Citing problems with its new filtering technology, the free music provider halted all file transfers earlier this month. And a district court decision July 11 ruled file transfers can’t be resumed until Napster achieves 100 percent effectiveness in screening out copyrighted works.

“Napster will obey this order, as we have every order that the court has issued,” a message posted on the official Napster Web site read.

Napster was ordered to start blocking copyrighted songs in early March by U.S. District Judge Marilyn Hall Patel after a lawsuit by the Recording Industry Association of America. The 9th District Court of Appeals asked Patel to revise an earlier injunction that gave the company room to continue its swapping service as long as it took all “reasonable” steps toward blocking copyrighted songs identified by the record companies.

The halt on file transfers came near when Napster was scheduled to inaugurate its new pay-for-music service, announced in June.

Napster Inc. still plans to launch a music subscription service through MusicNet, whose label partners include industry giants AOL Time Warner, Bertelsmann AG and EMI Group Plc.

Napster says the pay service is scheduled to open late this summer.

Sociology sophomore Maya McCoy said she used Napster to create her own CDs when the free service was up and running. But while she reaped the benefits of downloading free mp3s, she said it’s about time people started paying for Napster.

“I think it’s only fair,” McCoy said. “After all, they are ripping off the artists.”

But while McCoy thinks Napster should charge a fee for its services, she said it’s unlikely she’ll be willing to pay for the service in the future. She hasn’t used the program since file filtering began.

And McCoy isn’t the only one. While an average of 220 files were shared per user in February, that number had plummeted to 1.5 by late June, according to a recent report by entertainment research firm Webnoize.

The end of Napster’s free service is long overdue, said MSU music and integrative arts and humanities professor Albert LeBlanc.

“The free service is really something terrible in my opinion because it’s stealing from the little people in the industry - the secretaries, the stock clerks, the backup singers,” he said. “It’s really a gigantic violation of copyright law. I don’t know what took the judge so long to strike it down.”

But LeBlanc also says the commercial music industry hasn’t done enough to compromise with Napster.

“Napster’s not a bunch of saints, but the industry isn’t either,” he said. “The commercial music industry has been so inflexible and unwilling to compromise that they became very frightened when Napster came along. So they set up systems where you can just surf the Internet and download the music legally.

“They could have done that ages ago, but they didn’t until Napster came along.”

Though people can no longer get their free music fix from Napster, some students say they’ll just look to other, smaller transfer sites, such as Aimster.

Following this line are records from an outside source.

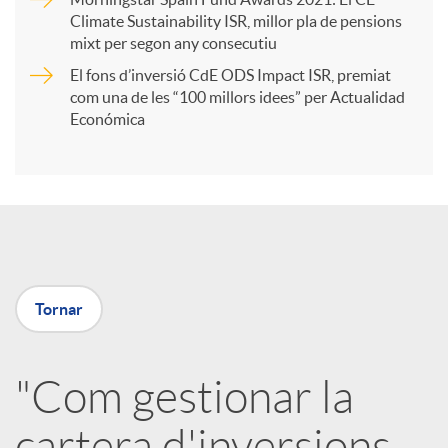
r
Climate Sustainability ISR, millor pla de pensions
mixt per segon any consecutiu
t
El fons d’inversió CdE ODS Impact ISR, premiat
com una de les “100 millors idees” per Actualidad
i
Económica
r
a
Tornar
X
a
"Com gestionar la
cartera d'inversions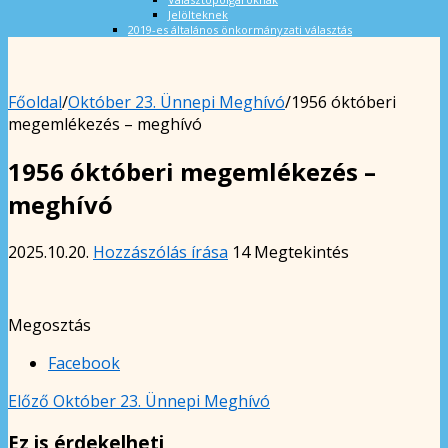
Jelölteknek
2019-es általános önkormányzati választás
Főoldal
/
Október 23. Ünnepi Meghívó
/
1956 óktóberi
megemlékezés – meghívó
1956 óktóberi megemlékezés –
meghívó
2025.10.20.
Hozzászólás írása
14 Megtekintés
Megosztás
Facebook
Előző
Október 23. Ünnepi Meghívó
Ez is érdekelheti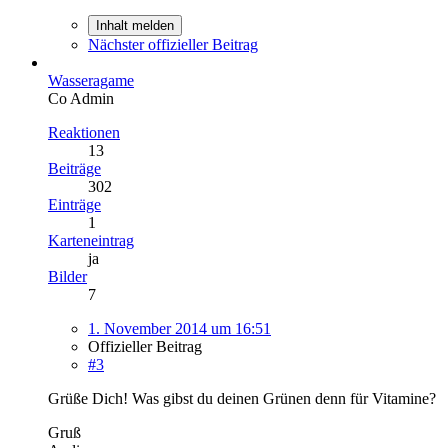
Inhalt melden
Nächster offizieller Beitrag
Wasseragame
Co Admin
Reaktionen
13
Beiträge
302
Einträge
1
Karteneintrag
ja
Bilder
7
1. November 2014 um 16:51
Offizieller Beitrag
#3
Grüße Dich! Was gibst du deinen Grünen denn für Vitamine?
Gruß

Similar to Napster, files can be swapped from user to user through Aimster. But Aimster executives claim the program is more protected than Napster because its users can only share files with people designated on instant messaging “buddy lists.”

But LeBlanc said less popular transfer sites are likely to meet the same fate as Napster.

“For similar services to go undetected, they’ll have to be so small that people don’t find out about them,” he said. “But the question is, if the service is so small, how do you know you can trust what you’re downloading from it?”